§ **WHAT YOU ARE ASKED TO DO**:
Take each line below that has "distributed" and copy it.

(Saved data entries)
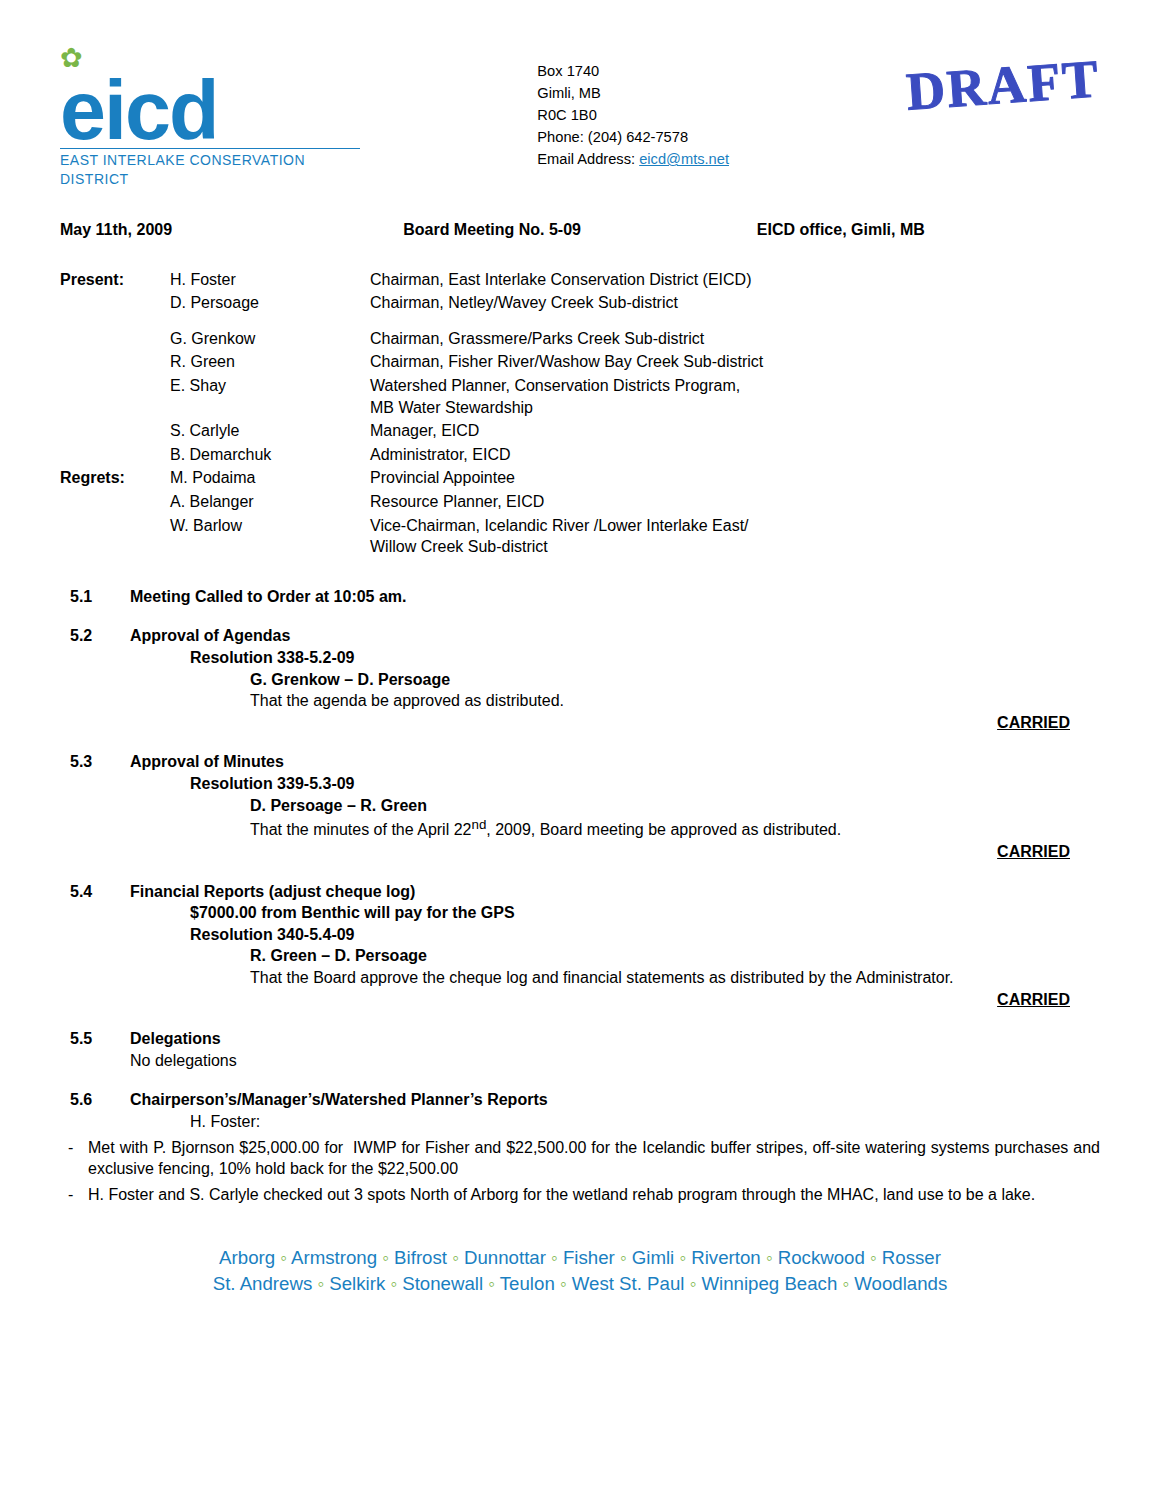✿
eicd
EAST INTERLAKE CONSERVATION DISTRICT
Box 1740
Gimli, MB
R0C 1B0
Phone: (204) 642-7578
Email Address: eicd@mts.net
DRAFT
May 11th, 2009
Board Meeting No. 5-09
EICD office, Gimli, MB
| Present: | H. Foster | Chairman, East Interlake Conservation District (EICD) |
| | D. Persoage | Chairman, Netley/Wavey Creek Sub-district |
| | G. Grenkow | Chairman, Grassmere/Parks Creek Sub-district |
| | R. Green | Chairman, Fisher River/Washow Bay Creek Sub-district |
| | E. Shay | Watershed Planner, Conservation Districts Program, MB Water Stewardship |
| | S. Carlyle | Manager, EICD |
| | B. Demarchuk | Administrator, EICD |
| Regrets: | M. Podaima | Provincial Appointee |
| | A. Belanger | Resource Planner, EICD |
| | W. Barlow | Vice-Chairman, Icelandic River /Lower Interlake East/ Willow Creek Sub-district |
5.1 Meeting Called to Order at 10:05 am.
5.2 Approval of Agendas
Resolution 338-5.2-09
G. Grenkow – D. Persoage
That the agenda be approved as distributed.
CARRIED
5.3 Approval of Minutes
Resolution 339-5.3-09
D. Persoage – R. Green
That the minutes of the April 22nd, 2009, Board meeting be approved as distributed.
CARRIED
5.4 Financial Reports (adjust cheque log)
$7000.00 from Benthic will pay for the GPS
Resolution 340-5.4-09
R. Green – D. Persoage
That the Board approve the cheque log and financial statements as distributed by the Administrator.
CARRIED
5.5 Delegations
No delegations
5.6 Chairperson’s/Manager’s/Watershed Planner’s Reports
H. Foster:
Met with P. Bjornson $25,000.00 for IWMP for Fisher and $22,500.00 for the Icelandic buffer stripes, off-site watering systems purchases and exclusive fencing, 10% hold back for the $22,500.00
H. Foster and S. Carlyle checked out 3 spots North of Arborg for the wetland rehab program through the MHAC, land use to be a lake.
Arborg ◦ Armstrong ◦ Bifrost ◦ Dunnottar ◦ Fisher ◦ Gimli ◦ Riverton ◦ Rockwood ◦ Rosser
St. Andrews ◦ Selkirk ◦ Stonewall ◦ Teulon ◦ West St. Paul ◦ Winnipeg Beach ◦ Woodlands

§ **ANSWER**:
That the agenda be approved as distributed.
That the minutes of the April 22nd, 2009, Board meeting be approved as distributed.
That the Board approve the cheque log and financial statements as distributed by the Administrator.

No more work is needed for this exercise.